Boy, I’ve really been dropping the ball on this Mary Worth storyline for the past few weeks, haven’t I? The short version is that Olive’s medical procedure went well and that pesky cyst was successfully removed from her torso! Today, we learn that she’s been carrying it around in a little purse ever since.

Dennis the Menace, 8/21/14

“Dad’s inability or unwillingness to really be present for me during these fleeting, precious moments is kinda ruining my childhood for me. Hope you don’t stay up all night despairing over what a terrible job you guys are doing as parents!” Menacing factor: strong.

Funky Winkerbean, 8/21/14

Les is super excited about the fact that the movie adaptation of his book (for which he’s already been paid handsomely) has now completely unravelled.

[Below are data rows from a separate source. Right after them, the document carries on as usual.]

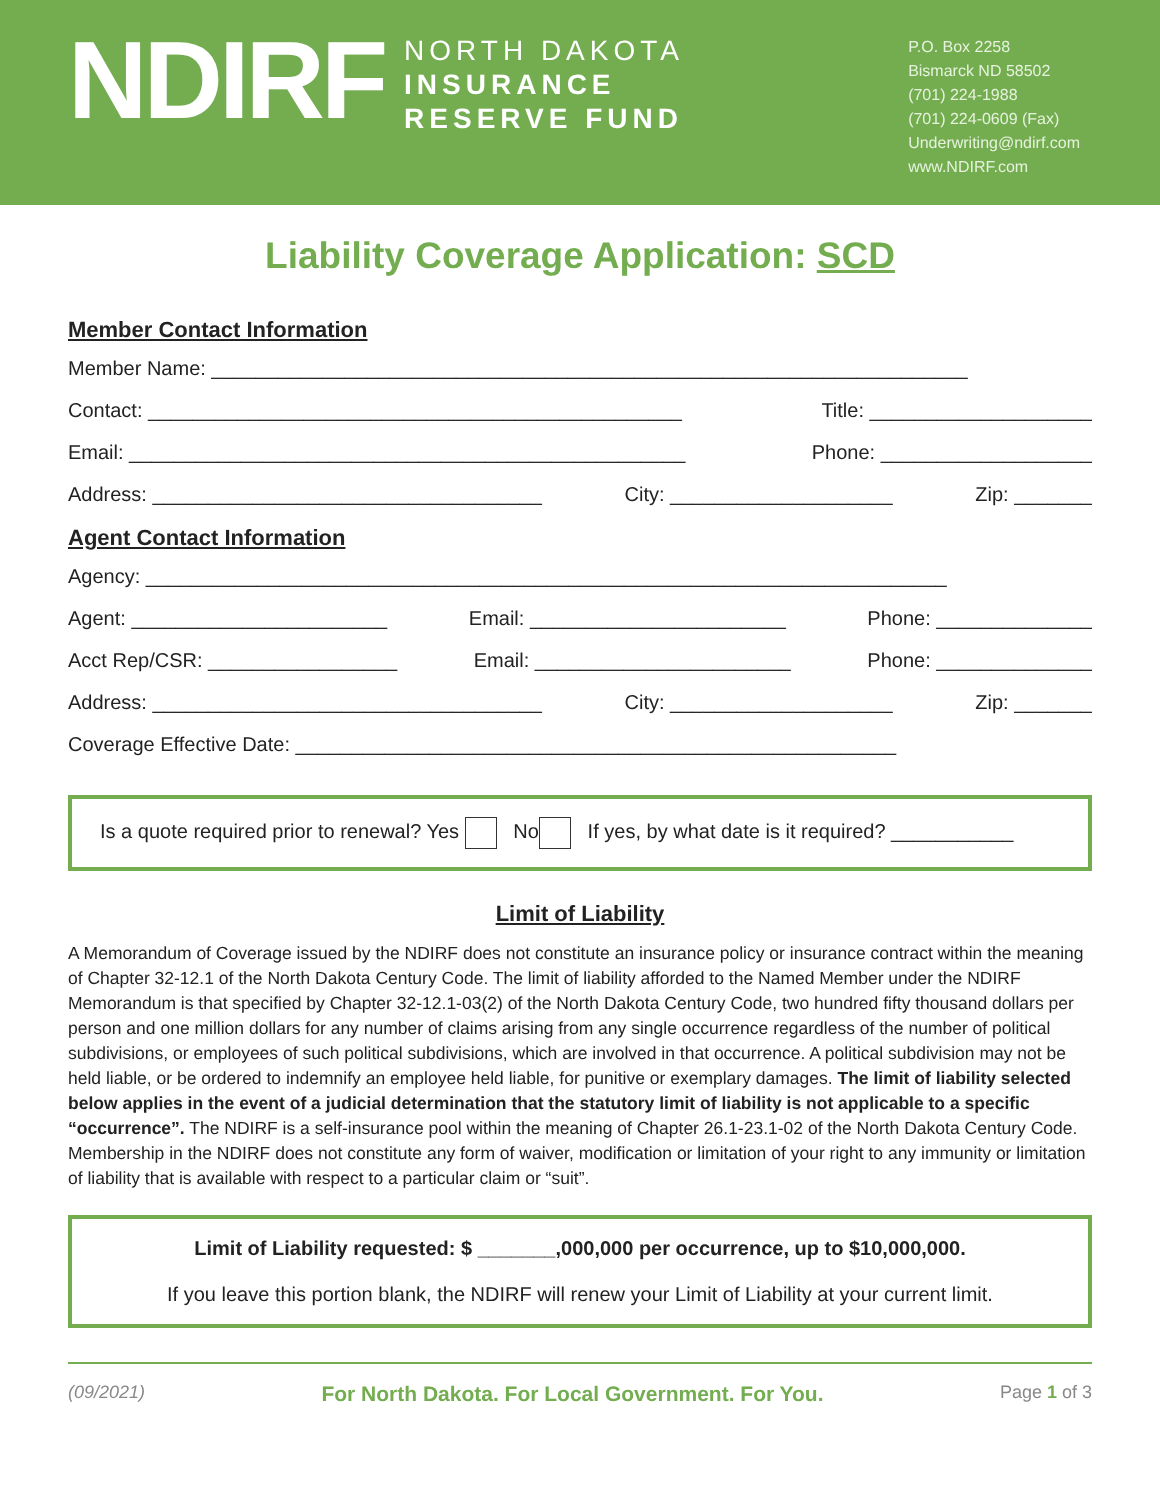NDIRF
NORTH DAKOTA
INSURANCE
RESERVE FUND
P.O. Box 2258
Bismarck ND 58502
(701) 224-1988
(701) 224-0609 (Fax)
Underwriting@ndirf.com
www.NDIRF.com
Liability Coverage Application: SCD
Member Contact Information
Member Name: ____________________________________________________________________
Contact: ________________________________________________ Title: ____________________
Email: __________________________________________________ Phone: ___________________
Address: ___________________________________ City: ____________________ Zip: _______
Agent Contact Information
Agency: ________________________________________________________________________
Agent: _______________________ Email: _______________________ Phone: ______________
Acct Rep/CSR: _________________ Email: _______________________ Phone: ______________
Address: ___________________________________ City: ____________________ Zip: _______
Coverage Effective Date: ______________________________________________________
Is a quote required prior to renewal? Yes No If yes, by what date is it required? ___________
Limit of Liability
A Memorandum of Coverage issued by the NDIRF does not constitute an insurance policy or insurance contract within the meaning of Chapter 32-12.1 of the North Dakota Century Code. The limit of liability afforded to the Named Member under the NDIRF Memorandum is that specified by Chapter 32-12.1-03(2) of the North Dakota Century Code, two hundred fifty thousand dollars per person and one million dollars for any number of claims arising from any single occurrence regardless of the number of political subdivisions, or employees of such political subdivisions, which are involved in that occurrence. A political subdivision may not be held liable, or be ordered to indemnify an employee held liable, for punitive or exemplary damages. The limit of liability selected below applies in the event of a judicial determination that the statutory limit of liability is not applicable to a specific “occurrence”. The NDIRF is a self-insurance pool within the meaning of Chapter 26.1-23.1-02 of the North Dakota Century Code. Membership in the NDIRF does not constitute any form of waiver, modification or limitation of your right to any immunity or limitation of liability that is available with respect to a particular claim or “suit”.
Limit of Liability requested: $ _______,000,000 per occurrence, up to $10,000,000.
If you leave this portion blank, the NDIRF will renew your Limit of Liability at your current limit.
(09/2021) For North Dakota. For Local Government. For You. Page 1 of 3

The failure of the project will almost certainly damage the careers and finances of any number of people and companies who believed in it. Les is excited about this because he’s an asshole.

Judge Parker, 8/21/14

Hmm, in addition having her work as legal secretary at what he thought was a thriving practice, Sam also tasked Gloria with managing his daughter’s finances! NOPE NO IDEA WHY SHE’D WANT TO QUIT THIS JOB, NONE AT ALL

Wizard of Id, 8/21/14

You know, considering how often the Wizard of Id uses actual torture as a punchline, I’m kind of surprised that it would be the strip that really manages to boil Orwell’s ideas about how dictatorships control thought through control of language into a single, effective panel.

Spider-Man, 8/21/14

Spider-Man is going to use his superpowers to more effectively photograph one of his main antagonists successfully fighting crime, so he can sell those photographs at poverty-level freelance print journalist prices! I know there’s no TV watching involved, but we may have hit Peak Newspaper Spider-Man, guys.